To select a specific model, add &model_id=kugel-1-turbo (default) or &model_id=kugel-1 to the URL.
How it works
Vapi sends one POST per phrase to /vapi/synthesize:
{
"message": {
"type": "voice-request",
"text": "Hello, how can I help you today?",
"sampleRate": 24000
}
}
KugelAudio streams back raw PCM16 at the requested sample rate — exactly what Vapi expects.
| Parameter | Value |
|---|
| Format | Raw PCM (no WAV/container header) |
| Bit depth | 16-bit signed, little-endian |
| Channels | 1 (mono) |
| Sample rate | Matches message.sampleRate from Vapi’s request |
Custom server (optional)
If you need custom logic — language routing, per-user voices, SSML preprocessing — you can run a lightweight proxy using our JS SDK.
Prerequisites
- Node.js 18+
- KugelAudio API key
kugelaudio npm package (npm install kugelaudio)

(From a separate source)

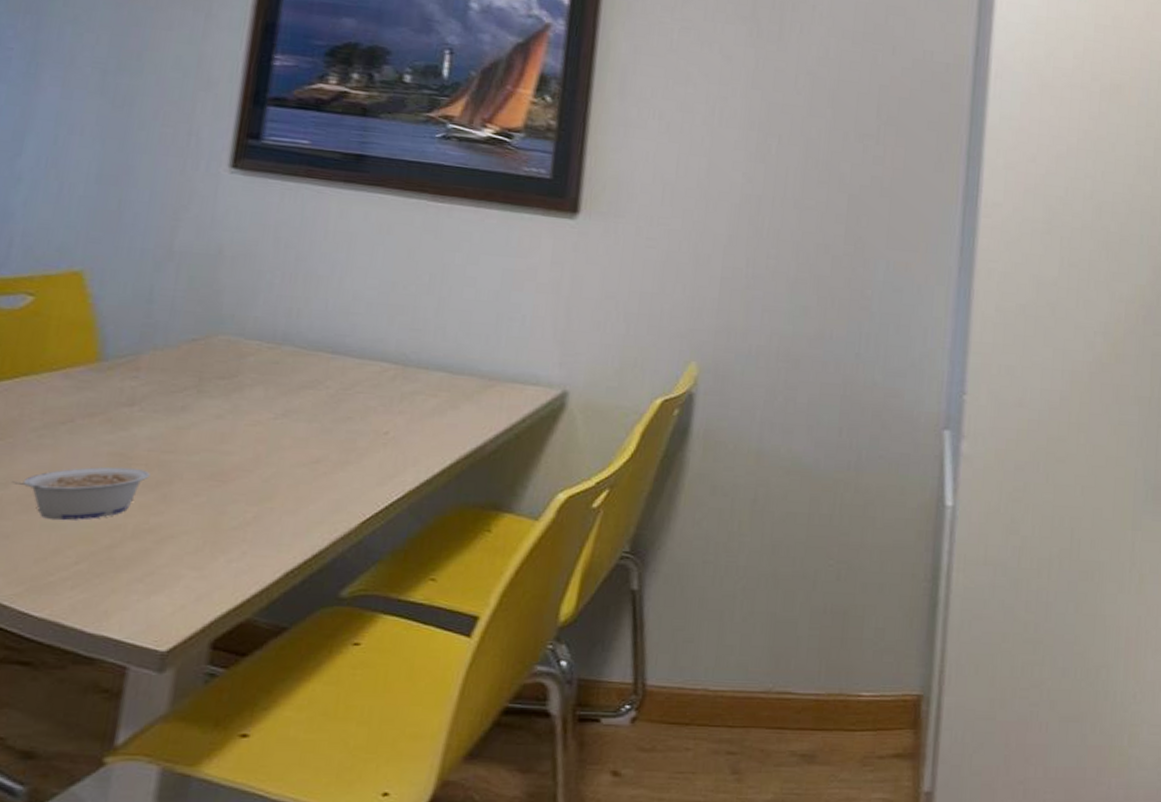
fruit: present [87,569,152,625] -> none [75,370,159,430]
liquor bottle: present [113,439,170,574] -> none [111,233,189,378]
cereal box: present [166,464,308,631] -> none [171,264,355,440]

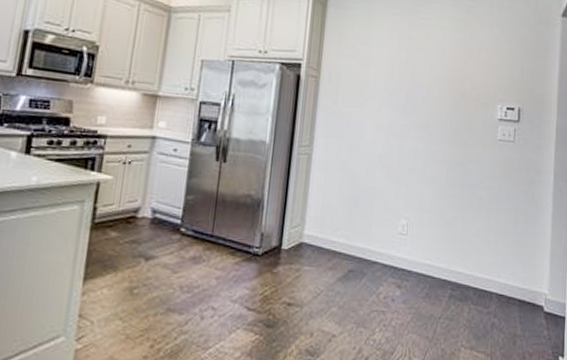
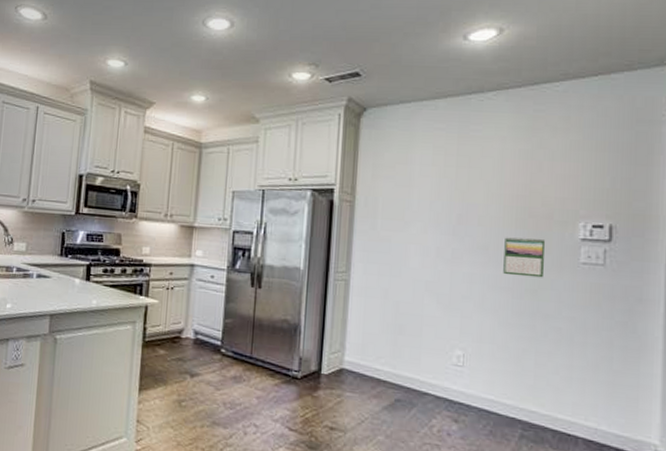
calendar: none [441,116,473,153] -> present [503,237,546,278]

1. Create the TTS endpoint
import express from 'express';
import { KugelAudio } from 'kugelaudio';
const app = express();
app.use(express.json());
// Pre-connect at startup — eliminates ~300-500ms cold start on the first phrase.
const client = await KugelAudio.create({
apiKey: process.env.KUGELAUDIO_API_KEY!,
});
app.post('/synthesize', (req, res) => {
const { text, sampleRate } = req.body.message;
res.setHeader('Content-Type', 'audio/pcm');
res.setHeader('Transfer-Encoding', 'chunked');
// toReadable() returns a Node.js Readable before any audio arrives,
// so pipe() can be called immediately without a race condition.
const readable = client.tts.toReadable({
text,
modelId: 'kugel-1-turbo',
sampleRate, // must match what Vapi requests (typically 16000 or 24000 Hz)
language: 'en',
});
readable.pipe(res);
});
app.listen(3000);
Set the voice override in your assistant configuration to point at your endpoint:
{
"voice": {
"provider": "custom-voice",
"server": {
"url": "https://your-server.example.com/synthesize",
"secret": "your-webhook-secret",
"timeoutSeconds": 30
}
}
}
Pre-connecting for lowest latency
KugelAudio.create() (or await client.connect()) pre-establishes the WebSocket connection at startup. Without this, the first phrase of every new server process incurs ~300-500ms extra latency while the WebSocket handshake completes.
// At app startup — WebSocket connects here
const client = await KugelAudio.create({ apiKey: process.env.KUGELAUDIO_API_KEY! });
// All subsequent toReadable() calls are fast (~100-150ms TTFA)
Because Vapi sends one HTTP request per phrase, each request reuses the pooled WebSocket connection automatically. This keeps latency consistent across all phrases, not just the first one.
Error handling
Handle synthesis errors to prevent Vapi from receiving a broken response:
app.post('/synthesize', (req, res) => {
const { text, sampleRate } = req.body.message;
res.setHeader('Content-Type', 'audio/pcm');
res.setHeader('Transfer-Encoding', 'chunked');
const readable = client.tts.toReadable({
text,
modelId: 'kugel-1-turbo',
sampleRate,
language: 'en',
});
readable.on('error', (err) => {
console.error('TTS synthesis error:', err);
if (!res.headersSent) {
res.status(500).end();
} else {
res.destroy(err);
}
});
readable.pipe(res);
});
Webhook authentication
Validate the x-vapi-secret header to ensure requests come from Vapi:
app.post('/synthesize', (req, res) => {
const secret = req.headers['x-vapi-secret'];
if (secret !== process.env.VAPI_WEBHOOK_SECRET) {
return res.status(401).json({ error: 'Unauthorized' });
}
// ... rest of handler
});
Why toReadable() instead of manual onChunk?
A common pattern users try is:
// ❌ Prone to race conditions — avoid this pattern
const readable = new Readable({ read() {} });
client.tts.stream(options, {
onChunk: (chunk) => readable.push(Buffer.from(chunk.audio, 'base64')),
onFinal: () => readable.push(null),
});
readable.pipe(res);
The problem: stream() is async, so the Readable object may already receive push(null) before you attach a pipe() listener — especially if the text is very short. toReadable() creates the stream synchronously and starts streaming in the background, guaranteeing the stream is ready before any data arrives.